Então agora eu tenho inconsciente?
A Superinteressante publicou algo sobre o inconsciente, eu me dei ao trabalho (e comprei – R$ 13,50) de ler. O título diz: “o mundo secreto do inconsciente. Sim, ele realmente existe… a ciência confirma a principal teoria de Freud.” Tenho em casa mais duas delas, uma de 2002 cuja capa diz: “O fim da psicanálise? Será que alguém (incluindo você) ainda precisa de Freud?” E no índice um complemento ao leitor: “Neurologistas e estudiosos da mente dizem que a psicanálise está mais próxima da ficção que da ciência.” A outra data de 2008: “Terapia funciona?” blá blá blá “talvez isso nada tenha a ver com Freud.” É preciso admitir que não foram escritas pelos mesmos jornalistas, no entanto.

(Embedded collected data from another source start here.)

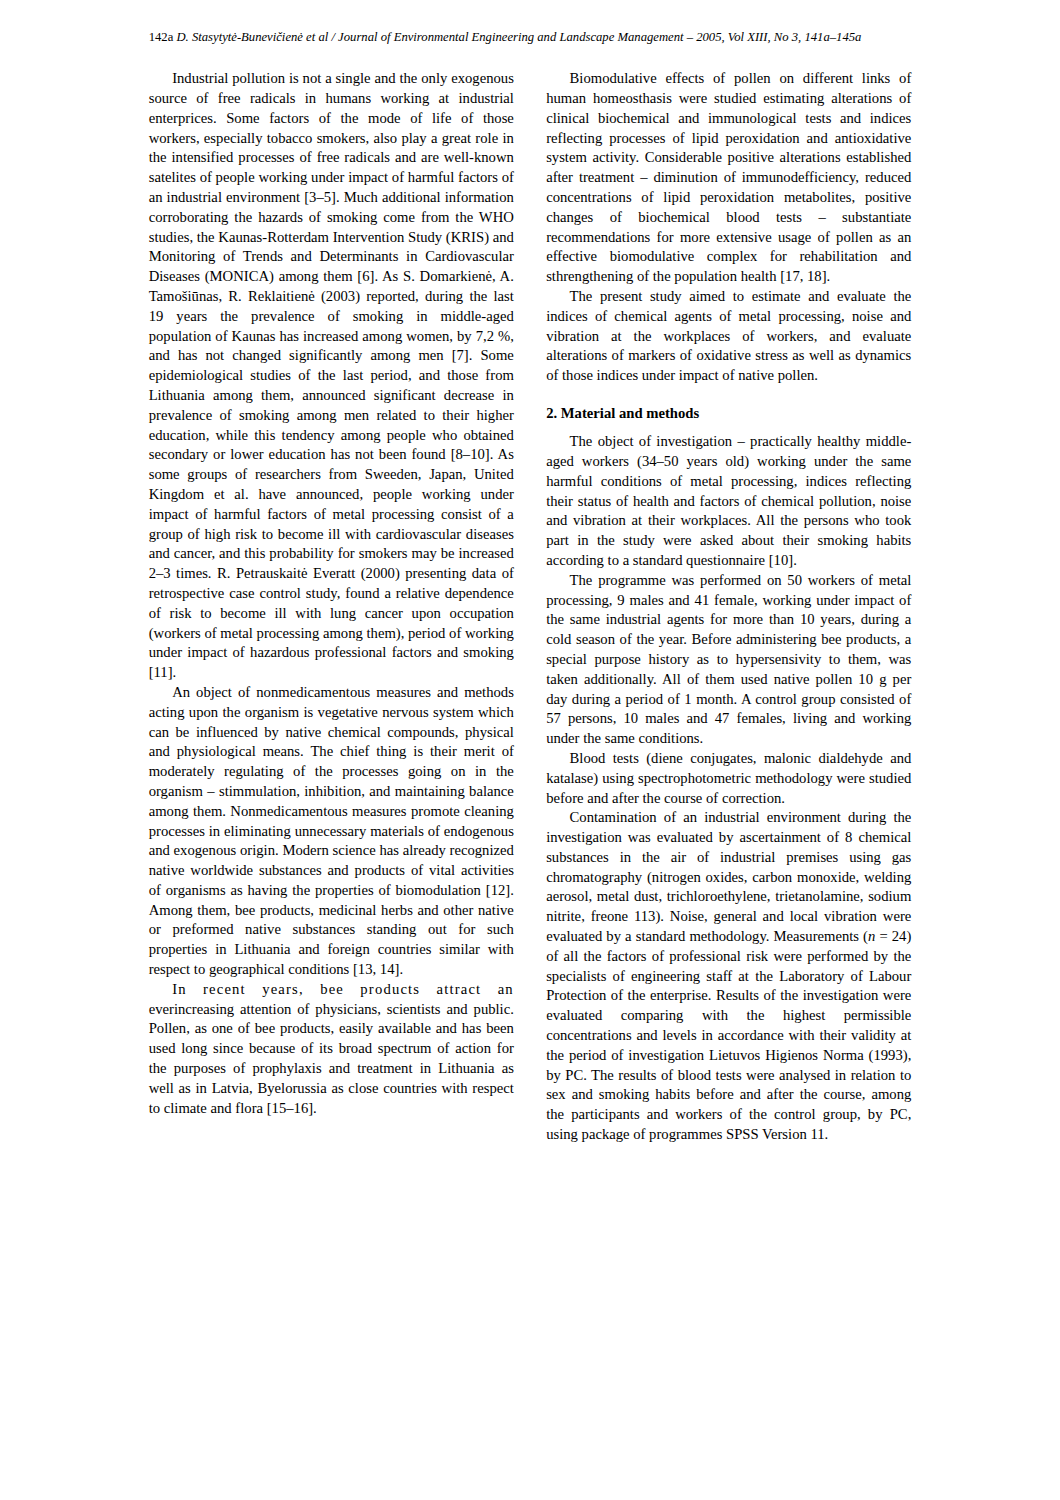142a D. Stasytytė-Bunevičienė et al / Journal of Environmental Engineering and Landscape Management – 2005, Vol XIII, No 3, 141a–145a
Industrial pollution is not a single and the only exogenous source of free radicals in humans working at industrial enterprices. Some factors of the mode of life of those workers, especially tobacco smokers, also play a great role in the intensified processes of free radicals and are well-known satelites of people working under impact of harmful factors of an industrial environment [3–5]. Much additional information corroborating the hazards of smoking come from the WHO studies, the Kaunas-Rotterdam Intervention Study (KRIS) and Monitoring of Trends and Determinants in Cardiovascular Diseases (MONICA) among them [6]. As S. Domarkienė, A. Tamošiūnas, R. Reklaitienė (2003) reported, during the last 19 years the prevalence of smoking in middle-aged population of Kaunas has increased among women, by 7,2 %, and has not changed significantly among men [7]. Some epidemiological studies of the last period, and those from Lithuania among them, announced significant decrease in prevalence of smoking among men related to their higher education, while this tendency among people who obtained secondary or lower education has not been found [8–10]. As some groups of researchers from Sweeden, Japan, United Kingdom et al. have announced, people working under impact of harmful factors of metal processing consist of a group of high risk to become ill with cardiovascular diseases and cancer, and this probability for smokers may be increased 2–3 times. R. Petrauskaitė Everatt (2000) presenting data of retrospective case control study, found a relative dependence of risk to become ill with lung cancer upon occupation (workers of metal processing among them), period of working under impact of hazardous professional factors and smoking [11].
An object of nonmedicamentous measures and methods acting upon the organism is vegetative nervous system which can be influenced by native chemical compounds, physical and physiological means. The chief thing is their merit of moderately regulating of the processes going on in the organism – stimmulation, inhibition, and maintaining balance among them. Nonmedicamentous measures promote cleaning processes in eliminating unnecessary materials of endogenous and exogenous origin. Modern science has already recognized native worldwide substances and products of vital activities of organisms as having the properties of biomodulation [12]. Among them, bee products, medicinal herbs and other native or preformed native substances standing out for such properties in Lithuania and foreign countries similar with respect to geographical conditions [13, 14].
In recent years, bee products attract an everincreasing attention of physicians, scientists and public. Pollen, as one of bee products, easily available and has been used long since because of its broad spectrum of action for the purposes of prophylaxis and treatment in Lithuania as well as in Latvia, Byelorussia as close countries with respect to climate and flora [15–16].
Biomodulative effects of pollen on different links of human homeosthasis were studied estimating alterations of clinical biochemical and immunological tests and indices reflecting processes of lipid peroxidation and antioxidative system activity. Considerable positive alterations established after treatment – diminution of immunodefficiency, reduced concentrations of lipid peroxidation metabolites, positive changes of biochemical blood tests – substantiate recommendations for more extensive usage of pollen as an effective biomodulative complex for rehabilitation and sthrengthening of the population health [17, 18].
The present study aimed to estimate and evaluate the indices of chemical agents of metal processing, noise and vibration at the workplaces of workers, and evaluate alterations of markers of oxidative stress as well as dynamics of those indices under impact of native pollen.
2. Material and methods
The object of investigation – practically healthy middle-aged workers (34–50 years old) working under the same harmful conditions of metal processing, indices reflecting their status of health and factors of chemical pollution, noise and vibration at their workplaces. All the persons who took part in the study were asked about their smoking habits according to a standard questionnaire [10].
The programme was performed on 50 workers of metal processing, 9 males and 41 female, working under impact of the same industrial agents for more than 10 years, during a cold season of the year. Before administering bee products, a special purpose history as to hypersensivity to them, was taken additionally. All of them used native pollen 10 g per day during a period of 1 month. A control group consisted of 57 persons, 10 males and 47 females, living and working under the same conditions.
Blood tests (diene conjugates, malonic dialdehyde and katalase) using spectrophotometric methodology were studied before and after the course of correction.
Contamination of an industrial environment during the investigation was evaluated by ascertainment of 8 chemical substances in the air of industrial premises using gas chromatography (nitrogen oxides, carbon monoxide, welding aerosol, metal dust, trichloroethylene, trietanolamine, sodium nitrite, freone 113). Noise, general and local vibration were evaluated by a standard methodology. Measurements (n = 24) of all the factors of professional risk were performed by the specialists of engineering staff at the Laboratory of Labour Protection of the enterprise. Results of the investigation were evaluated comparing with the highest permissible concentrations and levels in accordance with their validity at the period of investigation Lietuvos Higienos Norma (1993), by PC. The results of blood tests were analysed in relation to sex and smoking habits before and after the course, among the participants and workers of the control group, by PC, using package of programmes SPSS Version 11.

Acredito que essas reportagens devem vender bem. Afinal é um dos temas preferidos quando “não” se tem algo mais importante pra dizer, você me entende. Enfim, a reportagem mais recente assevera que apenas cinco por cento, segundo estimativas de experts da neurociência, da mente é consciente, restando 95% inconsciente. Os cientistas nos asseguram que todos os nossos comportamentos cotidianos, os automáticos, e vejam só incluíram a fala dessa vez, são governados pelo inconsciente. Eles ainda nos ensinam como domesticá-lo, ainda que parcialmente, por meio do exercício contínuo. Chamam a isso o novo inconsciente. Juro que não ri dessa vez. Já tentaram subconsciente, o termo pegou e eu particularmente acho mais charmoso. Mas talvez seja uma influência neo pós-moderna. O problema continua sendo simples: não se trata da mesma coisa. O que eles chamam novo inconsciente não é nada mais que uma função da memória, que como se sabe se estende por todo o córtex. Eles gostam do termo não-declarativa. De outro lado função do cerebelo, automatismo da tarefa motora. Mas há algo interessante (não digo super) nisso. É que reconhecem uma fonte interna ligada à angústia. Amígdala é sinônimo de angústia e de tudo que puder ser relacionado ao medo em neurociência. Reconheceram inclusive um princípio de transferência: o queridinho do professor se torna o melhor aluno. Descobriram também que há aprendizado inconsciente. Eu juro que vi um dia desses médicos afirmando que a ciência descobriu isso aqui: rir faz bem. Já vi pesquisas correlacionais (aquelas que não podem apontar causa e efeito) concluindo que, com base em seu levantamento, análise de dados, revisão teórica, tabelas, gráficos e interpretação, a violência cometida contra um sujeito aumenta a probabilidade dele próprio se tornar violento. Talvez eles cheguem a concluir que no que tange à aprendizagem só se pode aprender aquilo que já sabemos. E estão no caminho, a exemplo da língua materna. Mas uma coisa me chamou a atenção: eles quase admitiram que o inconsciente tem uma lógica. Infelizmente essa parte ficou um pouco ambígua. Um trecho diz que ele é essencialmente emocional enquanto a consciência é racional, mas em outra, que é ele que escolhe as palavras por nós quando vamos dizer algo. Fiquei confuso, será que ele pensa? Será que é lícito então supor um sujeito do inconsciente? Que me perdoem os leitores (os meus).